This episode draws together perspectives on where we are, and international law’s past and future, from the vantage points of the climate regime, global economic governance, and the architecture on the use of force. Christina Voigt (Professor in the Department of Public and International Law, University of Oslo, first Co-chair of the Paris Agreement’s Compliance and Implementation Committee), Andrew Lang (Professor of International Law and Global Governance, University of Edinburgh) and Mona Ali Khalil (affiliate of the Harvard Law School Program on International Law and Armed Conflict, director of her own strategic consultancy, and a former Senior Legal Officer in the UN and the International Atomic Energy Agency) join Megan Donaldson to reflect on the present moment. The conversation brings out divergent senses of the history of the present; perceptions of how deep the current dissensus is; and views on the avenues open to lawyers today.
(As if to underline the rapidity of geopolitical shifts at present, the window between the start of recording and release of the podcast saw, among other things, the US initiation of withdrawal from the Paris Agreement, announcements of major tariffs, and advocacy of forced displacement of Palestinians from Gaza—developments which could not be addressed directly by the panellists but some of which are anticipated in the discussion).
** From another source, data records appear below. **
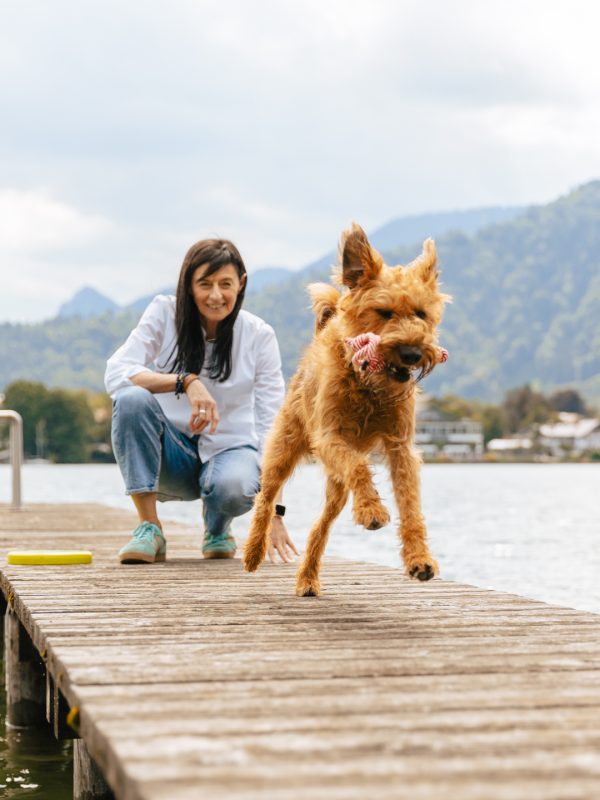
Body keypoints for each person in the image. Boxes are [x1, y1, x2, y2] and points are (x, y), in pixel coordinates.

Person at [104, 238, 299, 565]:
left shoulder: (259, 335)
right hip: (172, 456)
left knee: (235, 486)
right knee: (131, 399)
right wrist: (184, 381)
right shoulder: (164, 313)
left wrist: (274, 514)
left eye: (226, 284)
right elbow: (116, 373)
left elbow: (273, 430)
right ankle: (149, 527)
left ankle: (218, 526)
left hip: (230, 452)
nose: (215, 295)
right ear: (188, 285)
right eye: (204, 284)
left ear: (242, 284)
For further reference, Christina Voigt draws on ‘The Power of the Paris Agreement in International Climate Litigation’ (RECIEL 32) (and those interested in time and temporality may also be interested in David Scott’s recent post on ‘Time and Temporality before the ICJ in the Advisory Opinion on Obligations of States in respect of Climate Change’). Andrew Lang’s remarks touch on his article, ‘“Global Disordering”: Practices of Reflexivity in Global Economic Governance’ (from EJIL 35(1), February 2024) and mention Deborah Cowen’s The Deadly Life of Logistics: Mapping Violence in Global Trade (U Minnesota Press 2014) and Peer Schouten’s Roadblock Politics: The Origins of Violence in Central Africa (CUP 2022). Mona Ali Khalil draws on arguments in Empowering the UN Security Council. Reforms to Address Modern Threats (OUP 2024), co-edited with Floriane Lavaud and co-authored with diplomats and other practitioners.